*** Quoted passage ***
In the '90s, things started to click with more frequency. This is a great benefit of reading, and reading some more, then reading some more. It just starts to click. Schema is one of our brain's great gifts. The more we read, the more we know -- without even realizing we know more -- and the more we know, the more our world starts to make a little more sense. Not that the world and people will always make sense, but the potential is there that they may. Or that we may at least realize there is at least one more perspective beyond our own, and knowing that may help us help make sense of the world and other people.

T.C. Boyle is one of the writers who has done much to make my world a bigger place, even when he is writing about smaller, confined places and ideas. His story, The Relive Box, in this year's March 17 issue is a superb example. (The story is available online to magazine subscribers.)

A divorced father with a teenage daughter is trapped in his past. He has shelled out a great deal of money for the game console that allows users to go back into their past and relive any moment or any extended period of time. The past plays out in real time as the user watches it, over and over again, repeat, fast-forward, again and again and again.

Boyle touches on what this could mean to society (probably not much good, as also was the point of a Star Trek: The Next Generation episode where everyone except Wesley Crusher and Data was playing a game that enveloped them). The narrator in Boyle's story, also named Wes, knows he is at an empty point in his life with work and without his wife, and that he is letting his daughter down. But the console calls to him. He wants to go back over everything to find out when and where things went wrong, starting with the big love of his life before his wife.

One of the things that stands out about many of Boyle's short stories is that his narrators, unlike so many others, is completely aware of what he is doing. He knows he is hurting his daughter. He knows he isn't giving her the kind of life he wants her to have. He knows his heart is in the right place but that he just hasn't got the fortitude to strive harder -- his heart isn't in it.

And now his daughter wants to relive her life. She wants to be nine years old again, when her parents were together and they were a family. She isn't out making new memories. She says she doesn't have friends.

Boyle winds up the story with a brilliant piece of dialogue that lets the reader determine whether a turning point has been reached or whether the two characters are doomed to never go beyond reliving the past. In an online column about the story, Boyle is addressing another point of the story but shows he knows that it is up to us now that he is done with the writing: "we must let the reader decide such things," he notes.
*** End of Quoted passage ***
*** Provided information ***
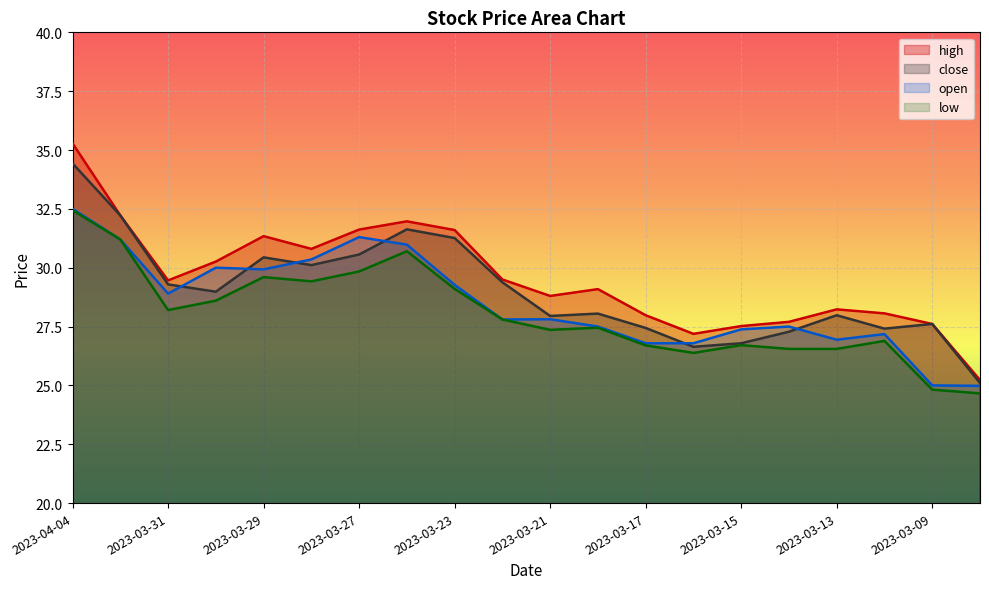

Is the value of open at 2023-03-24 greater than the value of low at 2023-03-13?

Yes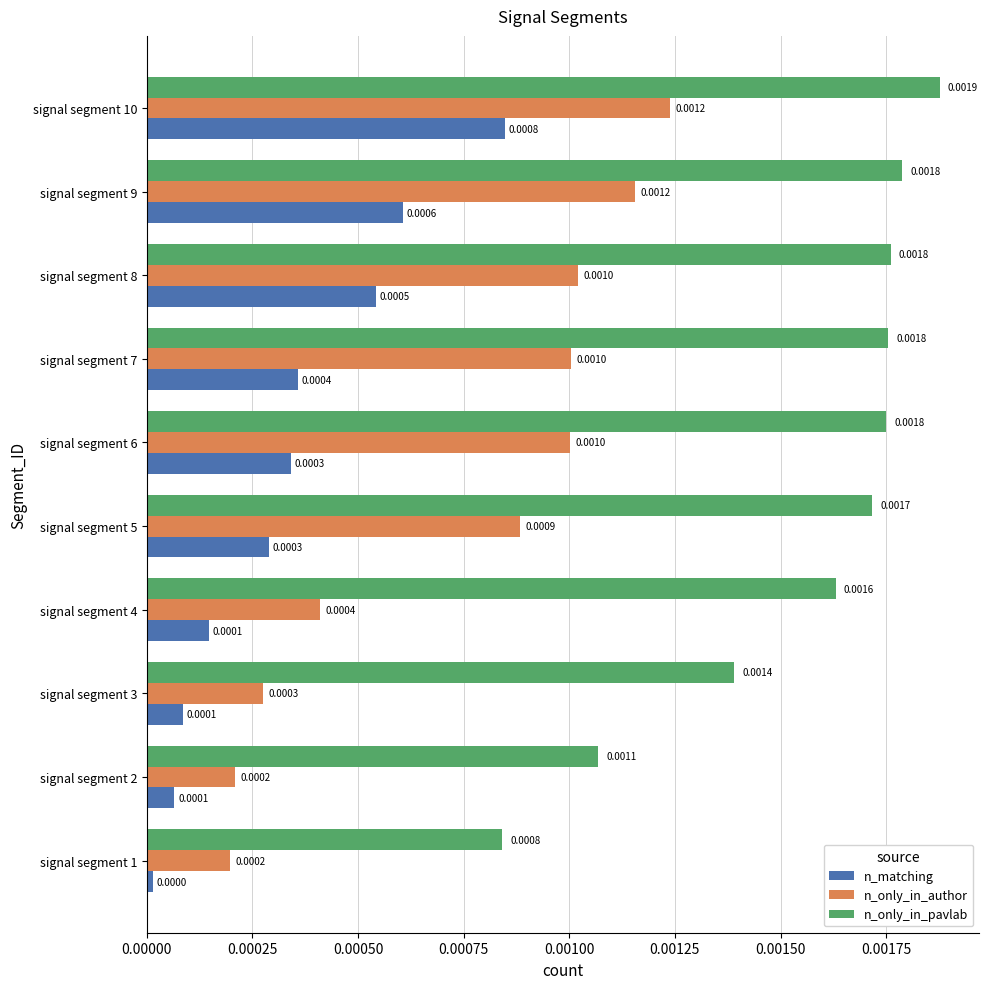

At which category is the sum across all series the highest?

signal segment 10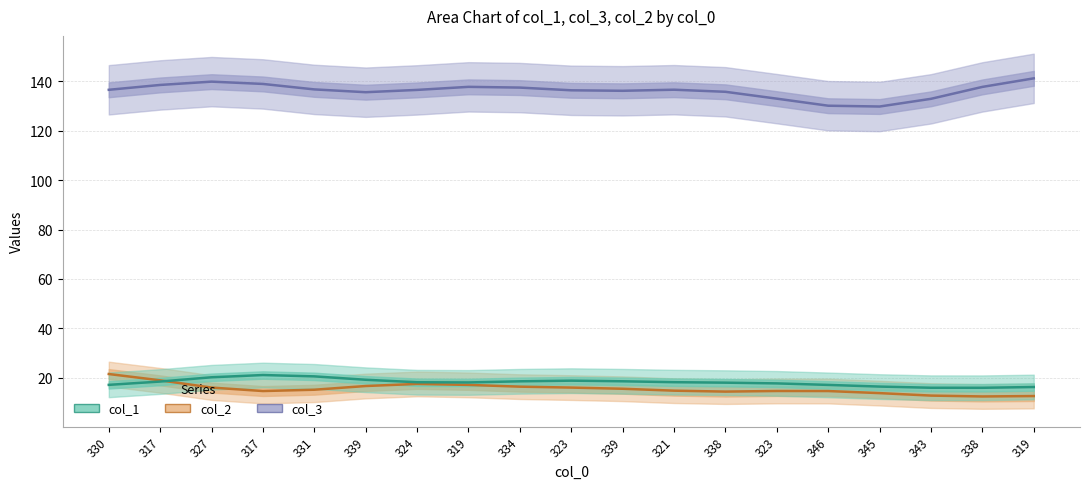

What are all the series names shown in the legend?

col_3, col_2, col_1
*** End of Provided information ***
## Required work
[a] Answer each question from the essay on Boyle's story, one per line:
(i) In which issue did "The Relive Box" appear?
(ii) What age does Wes's daughter want to be again?
(iii) Which two characters were not playing the game in the Star Trek: The Next Generation episode?
[b] In one to three sentences, explain why Wes wants to go back over his past with the console, according to the essay on Boyle's story.
[c] Write the next paragraph of the essay on Boyle's story, following on from its final sentence.
These lines have no connection to the essay on Boyle's story.

## Answers by item number
[a]
(i) This year's March 17 issue
(ii) Nine years old
(iii) Wesley Crusher and Data

[b] Wes wants to go back over everything to find out when and where things went wrong. He starts with the big love of his life before his wife.

[c]
Gaining other perspectives isn't the only benefit I've gained from reading and then reading more. It's the connections that spring up between different works that helps show the possibilities of other perspectives existing and that makes the ideas about perspectives stronger that can make reading a thrilling experience. This story reminds me not so much of other alternative presents or futuristic stories of Boyle's as much as it reminds me of his other stories that touch on parenting and possible tragedies. In The Lie from 2008, a man doesn't want to go to work and lies that his baby is dying. In the brilliant Chicxulub from 2004, devoted parents get the worst call in the middle of the night that a parent can get.

The way Boyle's characters want so desperately to live in the past even brings to mind the last sentence in The Great Gatsby:  “So we beat on, boats against the current, borne back ceaselessly into the past.” The problem Boyle's characters are facing is that the past calls us whether we want to go there or not. Fitzgerald knew that too.

The Relive Box also brings to mind at least two stories from George Saunders's Tenth of December, one of my best beloved collections in recent years. The tone in his alternate present stories My Chivalric Fiasco and The Semplica Girl Diaries, in which girls are more explicitly bought as commodities in a society that has confused being able to get stuff and get people only slightly more than those of us who sometimes suffer from #FirstWorldProblems, closely conveys the outlook in Boyle's work. We may be able to make more, do more and have nifty stuff, but what good is it doing us? How are we better people? Do we love better or more? Do we care at all about others?

And those are questions worth pondering. This isn't a call to go back to living as one with the land. As if I would give up my laptop or satellite TV. But how am I using what we have now to see more clearly and care more deeply? What difference can I make today for someone else? For my community? What would happen if I gave in after a down day and just pulled the covers over my head, disappearing into Candy Crush and TV binge-watching? (Hint: If I thought I felt bad just because of what someone else thoughtlessly did, how bad would I feel to turn into a complete slug? No thanks.)

By helping my thoughts meander to get to that point, Boyle has given me a gift. No wonder I love short stories.